Exercise requirements
Write out the entries below exactly, starting at the first line and stopping after the line that contains "Scliar, Caldre e"; skip all pictures.

Provided entries
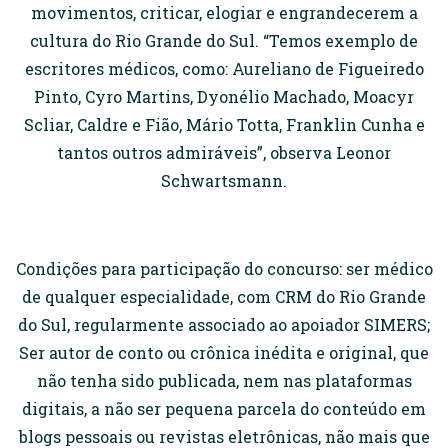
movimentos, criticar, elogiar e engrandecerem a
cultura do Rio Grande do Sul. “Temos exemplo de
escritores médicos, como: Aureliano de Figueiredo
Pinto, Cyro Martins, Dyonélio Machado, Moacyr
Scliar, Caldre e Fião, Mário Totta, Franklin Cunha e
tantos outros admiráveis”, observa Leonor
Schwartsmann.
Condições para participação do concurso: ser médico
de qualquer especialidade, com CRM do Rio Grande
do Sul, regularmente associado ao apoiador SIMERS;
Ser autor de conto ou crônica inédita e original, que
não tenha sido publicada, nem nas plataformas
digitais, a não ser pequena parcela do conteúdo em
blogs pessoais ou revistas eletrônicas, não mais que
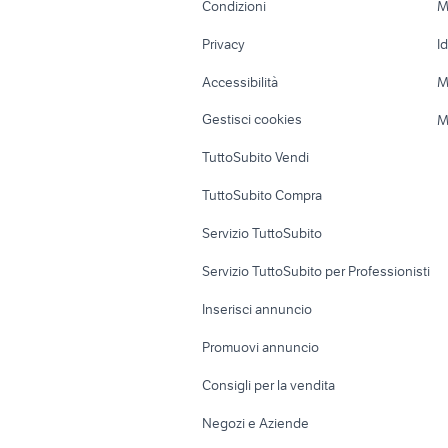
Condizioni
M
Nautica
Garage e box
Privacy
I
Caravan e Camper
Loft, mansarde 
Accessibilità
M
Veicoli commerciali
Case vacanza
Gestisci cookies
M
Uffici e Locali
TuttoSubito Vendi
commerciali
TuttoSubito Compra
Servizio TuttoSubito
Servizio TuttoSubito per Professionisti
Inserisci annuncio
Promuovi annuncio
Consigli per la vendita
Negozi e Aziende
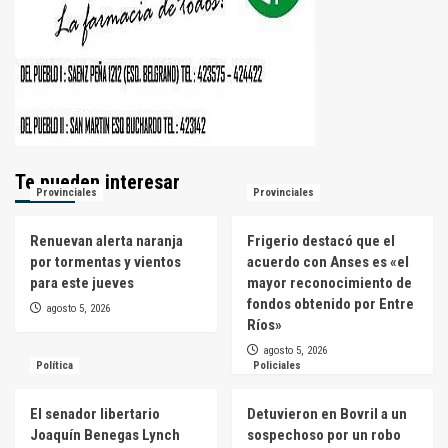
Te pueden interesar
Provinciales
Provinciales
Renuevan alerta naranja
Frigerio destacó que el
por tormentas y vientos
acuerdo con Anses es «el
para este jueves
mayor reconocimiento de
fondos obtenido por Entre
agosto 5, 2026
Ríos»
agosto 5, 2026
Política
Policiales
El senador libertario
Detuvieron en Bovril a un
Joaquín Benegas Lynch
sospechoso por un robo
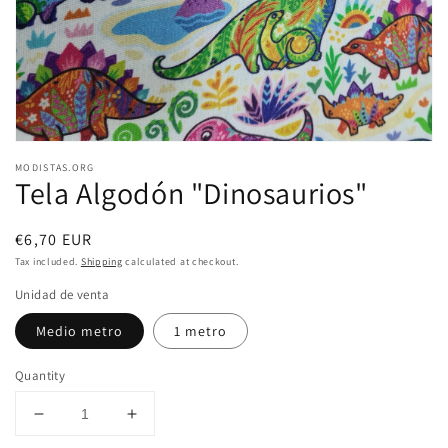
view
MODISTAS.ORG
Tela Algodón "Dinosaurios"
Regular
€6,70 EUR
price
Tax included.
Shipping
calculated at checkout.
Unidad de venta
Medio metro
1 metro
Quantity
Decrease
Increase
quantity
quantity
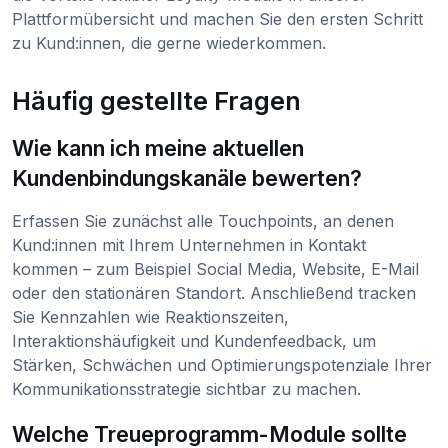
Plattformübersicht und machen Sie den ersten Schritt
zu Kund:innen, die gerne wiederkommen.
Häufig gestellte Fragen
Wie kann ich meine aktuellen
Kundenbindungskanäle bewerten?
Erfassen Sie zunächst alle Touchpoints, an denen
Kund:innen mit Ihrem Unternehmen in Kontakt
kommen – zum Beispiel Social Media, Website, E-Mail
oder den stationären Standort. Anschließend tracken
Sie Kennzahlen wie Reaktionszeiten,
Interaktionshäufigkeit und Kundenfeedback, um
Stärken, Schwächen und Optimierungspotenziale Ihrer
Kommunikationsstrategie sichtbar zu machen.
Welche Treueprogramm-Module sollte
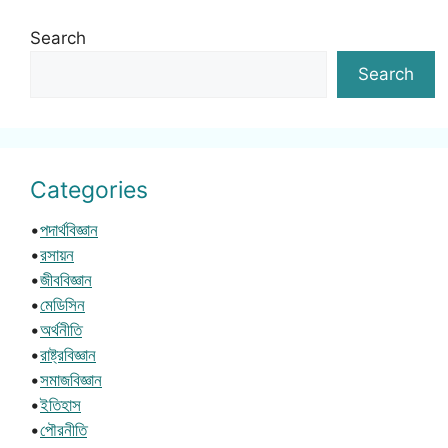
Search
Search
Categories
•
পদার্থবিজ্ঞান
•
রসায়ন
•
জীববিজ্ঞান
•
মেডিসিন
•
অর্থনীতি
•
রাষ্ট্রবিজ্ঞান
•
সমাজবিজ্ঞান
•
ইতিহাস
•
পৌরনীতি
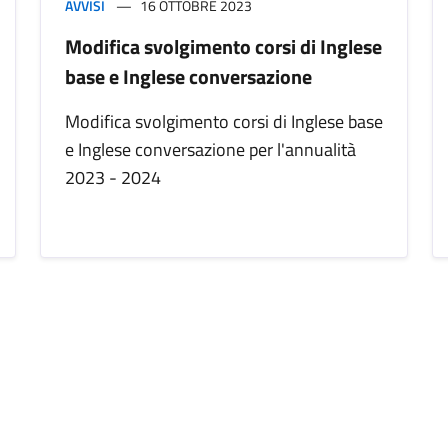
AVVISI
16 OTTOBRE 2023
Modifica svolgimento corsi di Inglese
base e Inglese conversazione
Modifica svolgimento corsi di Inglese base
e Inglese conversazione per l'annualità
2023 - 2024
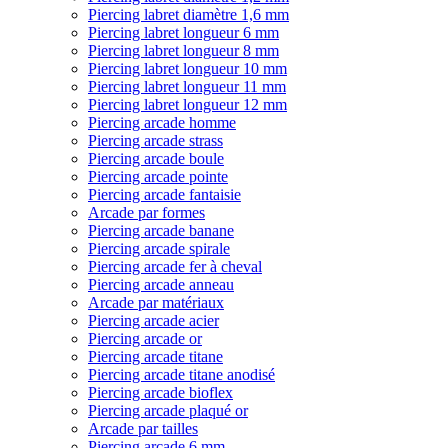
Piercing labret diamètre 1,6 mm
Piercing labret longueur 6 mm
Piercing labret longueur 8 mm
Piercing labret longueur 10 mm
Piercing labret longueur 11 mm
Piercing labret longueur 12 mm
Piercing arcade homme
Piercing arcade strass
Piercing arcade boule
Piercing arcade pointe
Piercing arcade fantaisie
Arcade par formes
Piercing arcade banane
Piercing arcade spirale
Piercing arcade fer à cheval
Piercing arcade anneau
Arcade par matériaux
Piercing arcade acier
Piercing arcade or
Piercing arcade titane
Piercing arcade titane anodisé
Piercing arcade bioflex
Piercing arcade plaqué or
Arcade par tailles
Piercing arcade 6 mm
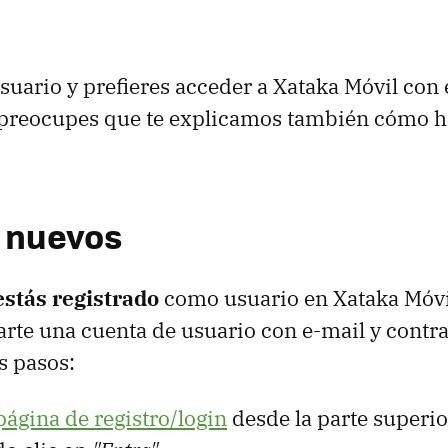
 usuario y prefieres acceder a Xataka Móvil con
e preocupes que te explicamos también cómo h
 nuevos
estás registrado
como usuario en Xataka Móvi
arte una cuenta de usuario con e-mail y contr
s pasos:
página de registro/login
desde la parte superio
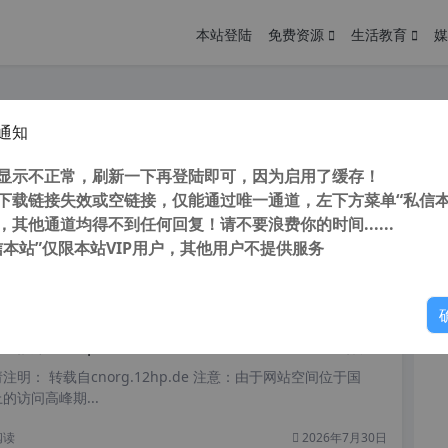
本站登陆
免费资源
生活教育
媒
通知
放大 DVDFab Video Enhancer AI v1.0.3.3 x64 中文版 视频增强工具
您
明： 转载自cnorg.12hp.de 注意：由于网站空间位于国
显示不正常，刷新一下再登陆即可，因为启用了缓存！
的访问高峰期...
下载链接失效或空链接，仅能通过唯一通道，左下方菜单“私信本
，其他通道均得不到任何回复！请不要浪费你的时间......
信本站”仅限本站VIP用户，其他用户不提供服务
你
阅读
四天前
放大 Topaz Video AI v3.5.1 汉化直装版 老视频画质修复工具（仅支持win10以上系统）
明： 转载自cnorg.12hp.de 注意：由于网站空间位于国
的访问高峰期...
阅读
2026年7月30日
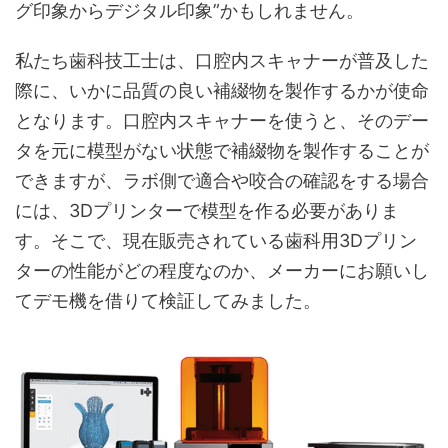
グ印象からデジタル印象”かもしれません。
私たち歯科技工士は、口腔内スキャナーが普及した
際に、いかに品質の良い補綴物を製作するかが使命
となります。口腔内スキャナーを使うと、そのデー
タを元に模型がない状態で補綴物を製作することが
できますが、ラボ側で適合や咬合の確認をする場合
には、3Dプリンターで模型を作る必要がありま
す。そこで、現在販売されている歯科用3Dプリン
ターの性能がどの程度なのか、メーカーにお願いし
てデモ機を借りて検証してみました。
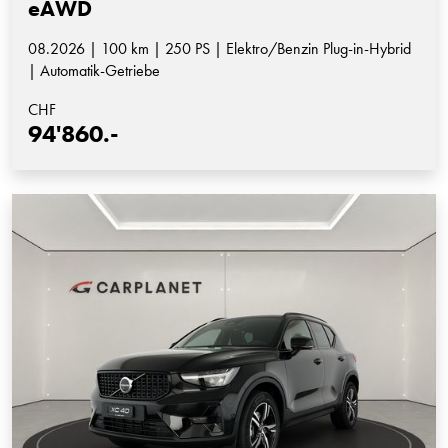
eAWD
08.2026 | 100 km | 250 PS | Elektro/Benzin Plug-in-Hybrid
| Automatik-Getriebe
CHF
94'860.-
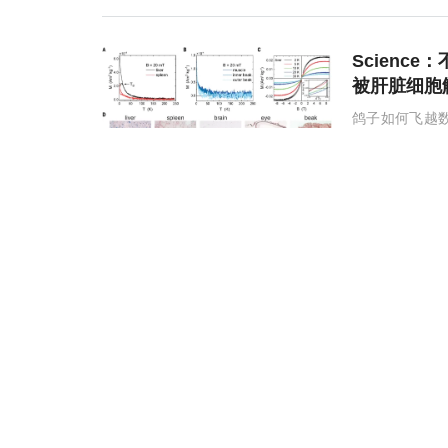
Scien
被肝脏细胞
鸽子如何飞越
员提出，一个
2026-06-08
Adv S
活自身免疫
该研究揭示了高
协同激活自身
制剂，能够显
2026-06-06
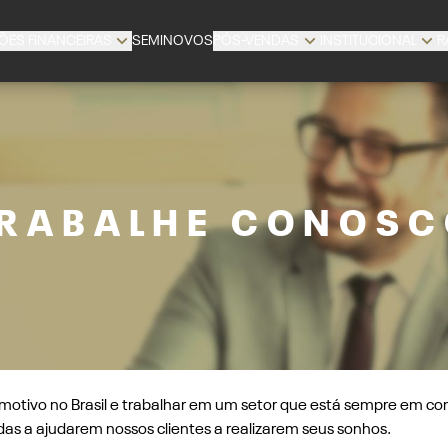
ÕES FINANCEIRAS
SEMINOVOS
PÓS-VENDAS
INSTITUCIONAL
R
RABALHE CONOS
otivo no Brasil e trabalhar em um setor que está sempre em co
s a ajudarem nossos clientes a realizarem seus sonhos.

Response below
movimentos, criticar, elogiar e engrandecerem a
cultura do Rio Grande do Sul. “Temos exemplo de
escritores médicos, como: Aureliano de Figueiredo
Pinto, Cyro Martins, Dyonélio Machado, Moacyr
Scliar, Caldre e Fião, Mário Totta, Franklin Cunha e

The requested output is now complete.